## Your objective
Your answer must hold only the lines below from the line containing "Elsie Buchanan Archive (Vasseur Family) Elsie" through the line containing "John Henry Watson", each reproduced exactly.

## Excerpted records
——————
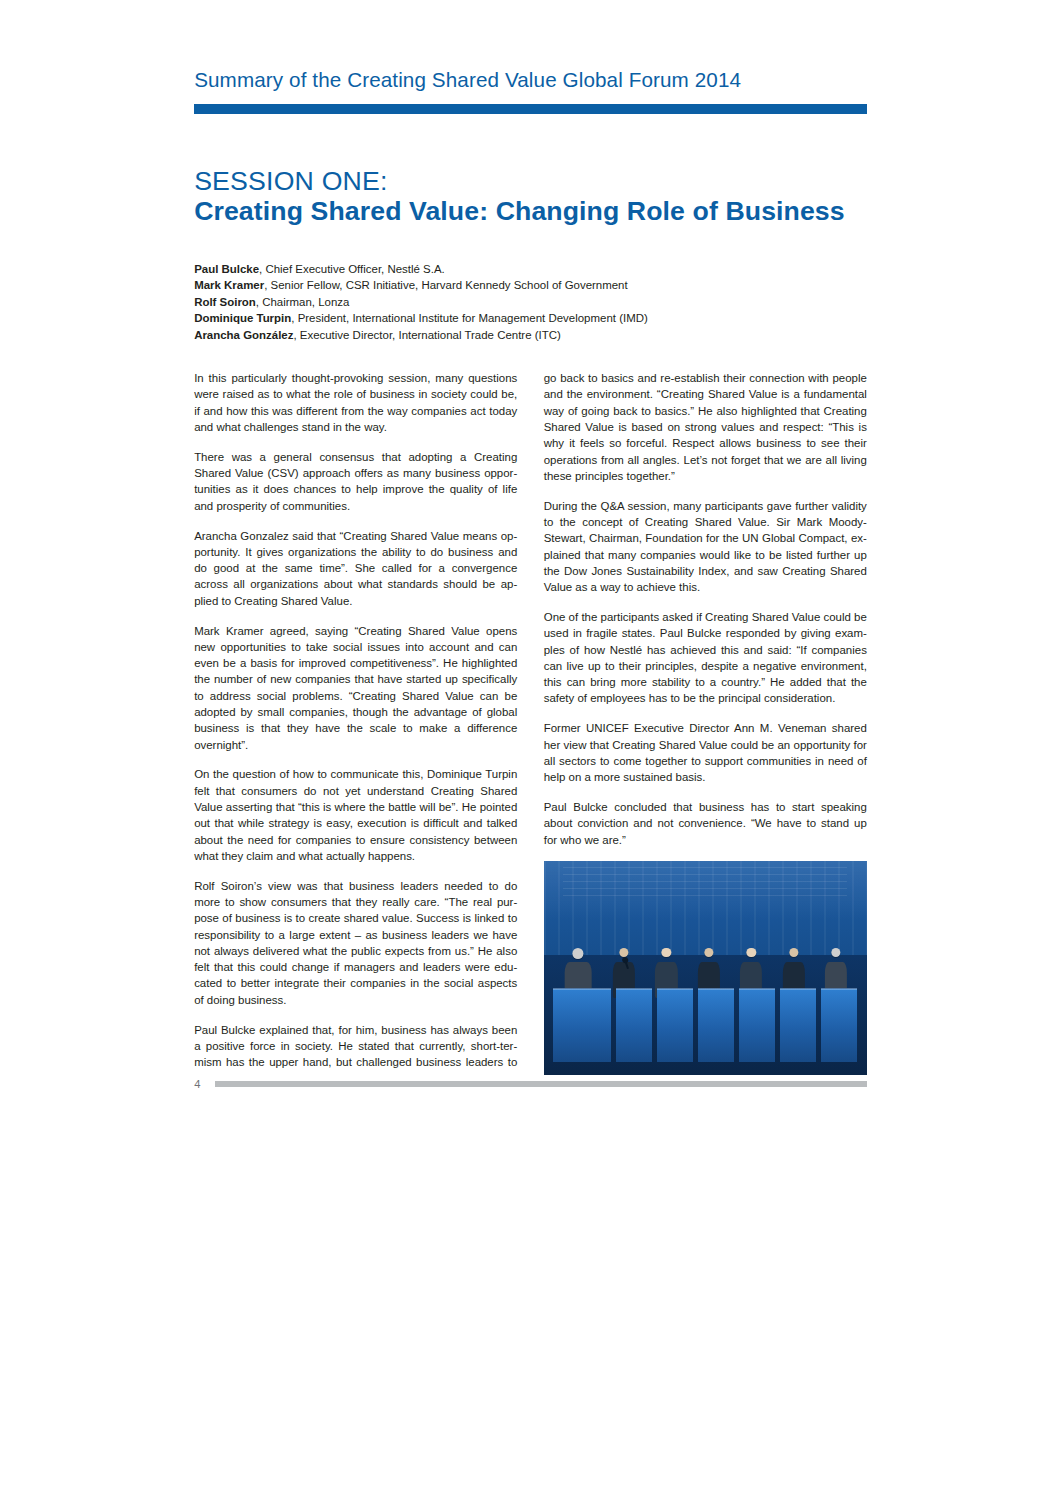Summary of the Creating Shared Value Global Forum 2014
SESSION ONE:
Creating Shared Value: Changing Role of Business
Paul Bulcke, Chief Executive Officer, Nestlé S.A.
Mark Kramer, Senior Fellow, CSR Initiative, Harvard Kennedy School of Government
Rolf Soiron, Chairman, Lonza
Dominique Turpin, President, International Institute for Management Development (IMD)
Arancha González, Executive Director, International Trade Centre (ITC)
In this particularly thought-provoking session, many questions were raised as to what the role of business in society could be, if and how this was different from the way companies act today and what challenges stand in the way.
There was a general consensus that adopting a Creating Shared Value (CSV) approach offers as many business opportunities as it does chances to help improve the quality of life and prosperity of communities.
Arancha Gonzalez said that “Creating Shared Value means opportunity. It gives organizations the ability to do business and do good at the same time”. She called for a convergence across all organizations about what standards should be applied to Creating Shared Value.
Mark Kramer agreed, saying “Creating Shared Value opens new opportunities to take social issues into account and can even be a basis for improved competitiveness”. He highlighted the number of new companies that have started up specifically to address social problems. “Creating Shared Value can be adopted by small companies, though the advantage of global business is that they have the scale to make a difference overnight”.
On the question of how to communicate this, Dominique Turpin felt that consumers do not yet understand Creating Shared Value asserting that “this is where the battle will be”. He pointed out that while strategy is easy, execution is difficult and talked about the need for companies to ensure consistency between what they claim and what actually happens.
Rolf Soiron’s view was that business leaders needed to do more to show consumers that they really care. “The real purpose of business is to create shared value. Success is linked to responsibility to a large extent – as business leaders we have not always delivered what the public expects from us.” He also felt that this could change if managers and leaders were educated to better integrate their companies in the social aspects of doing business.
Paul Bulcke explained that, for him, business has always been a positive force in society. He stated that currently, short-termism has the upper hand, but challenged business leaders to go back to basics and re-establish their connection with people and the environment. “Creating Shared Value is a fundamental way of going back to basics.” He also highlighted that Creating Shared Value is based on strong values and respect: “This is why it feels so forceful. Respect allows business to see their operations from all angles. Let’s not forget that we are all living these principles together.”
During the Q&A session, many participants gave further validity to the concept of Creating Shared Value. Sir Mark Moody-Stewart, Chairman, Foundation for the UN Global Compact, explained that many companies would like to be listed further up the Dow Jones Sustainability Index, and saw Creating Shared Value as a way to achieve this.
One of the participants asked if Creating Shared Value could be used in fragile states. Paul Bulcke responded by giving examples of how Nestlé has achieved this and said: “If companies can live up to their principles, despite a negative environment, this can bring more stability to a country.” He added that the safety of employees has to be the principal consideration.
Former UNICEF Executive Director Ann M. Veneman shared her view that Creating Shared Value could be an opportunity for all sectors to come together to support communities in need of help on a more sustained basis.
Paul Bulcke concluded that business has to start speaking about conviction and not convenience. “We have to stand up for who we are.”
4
——————
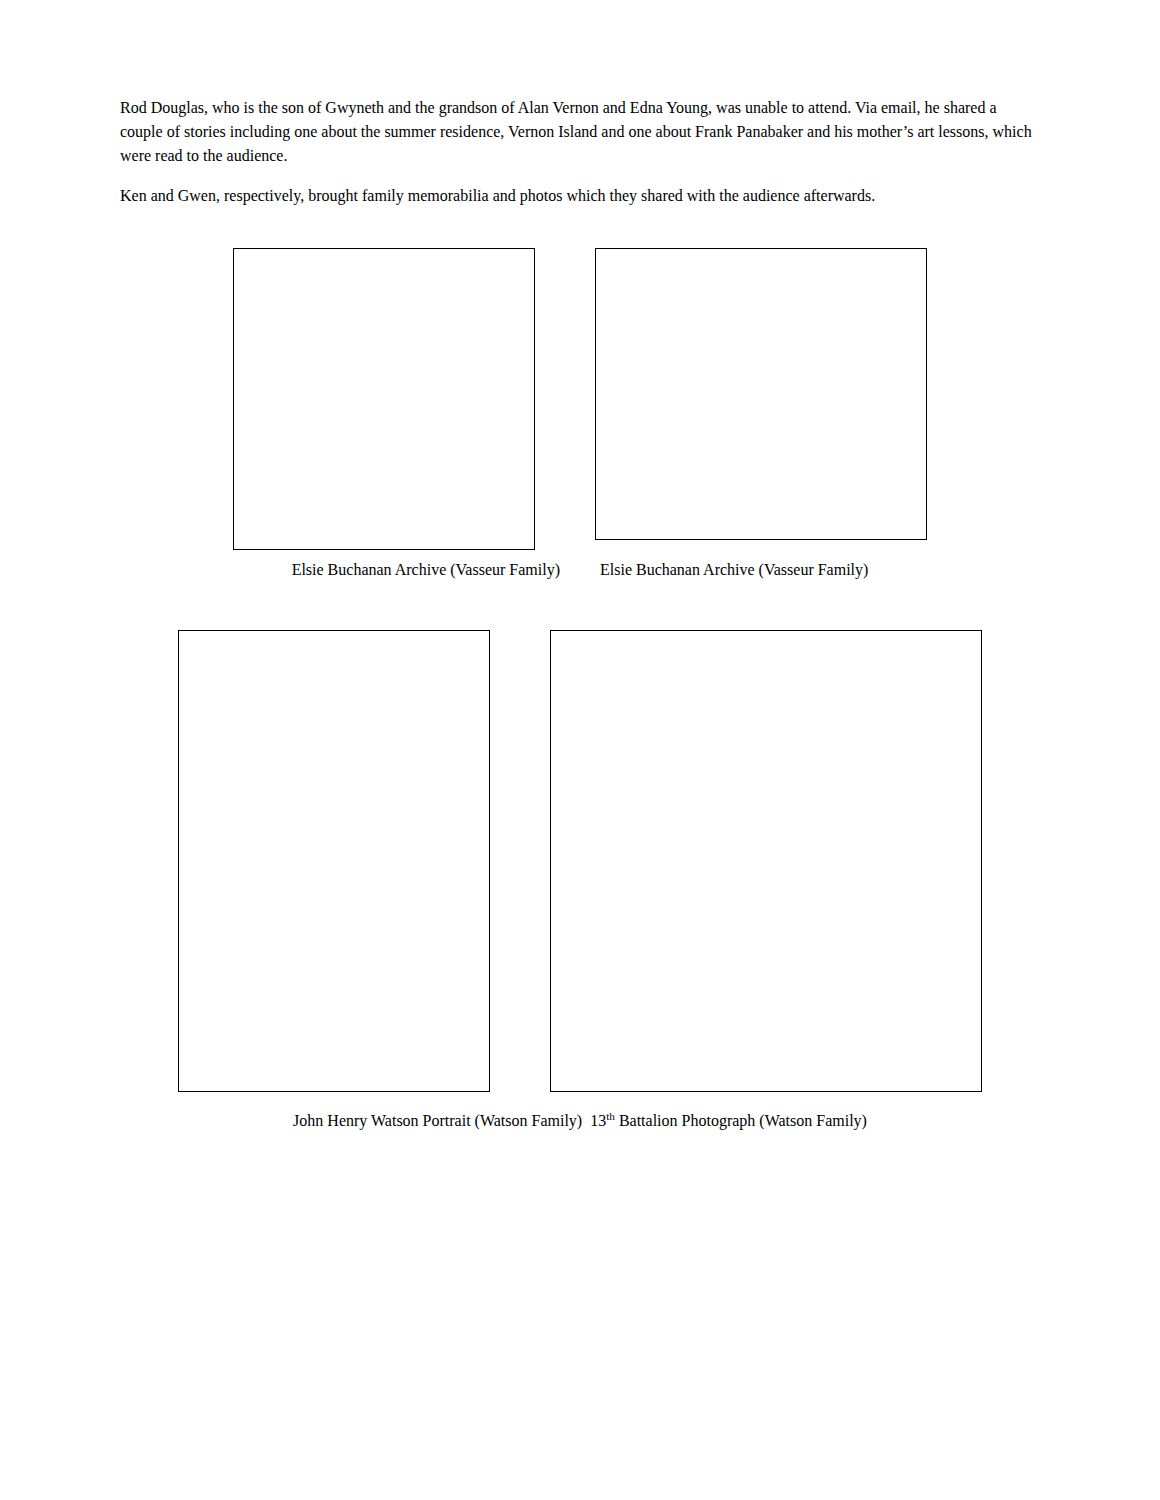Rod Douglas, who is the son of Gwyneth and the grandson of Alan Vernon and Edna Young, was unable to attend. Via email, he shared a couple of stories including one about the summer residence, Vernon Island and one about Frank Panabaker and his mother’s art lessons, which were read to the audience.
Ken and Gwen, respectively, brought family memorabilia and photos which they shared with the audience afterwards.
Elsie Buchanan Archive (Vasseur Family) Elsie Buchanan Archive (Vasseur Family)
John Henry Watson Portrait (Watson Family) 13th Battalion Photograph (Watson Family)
——————
## Solution to this problem
Elsie Buchanan Archive (Vasseur Family) Elsie Buchanan Archive (Vasseur Family)
John Henry Watson Portrait (Watson Family) 13th Battalion Photograph (Watson Family)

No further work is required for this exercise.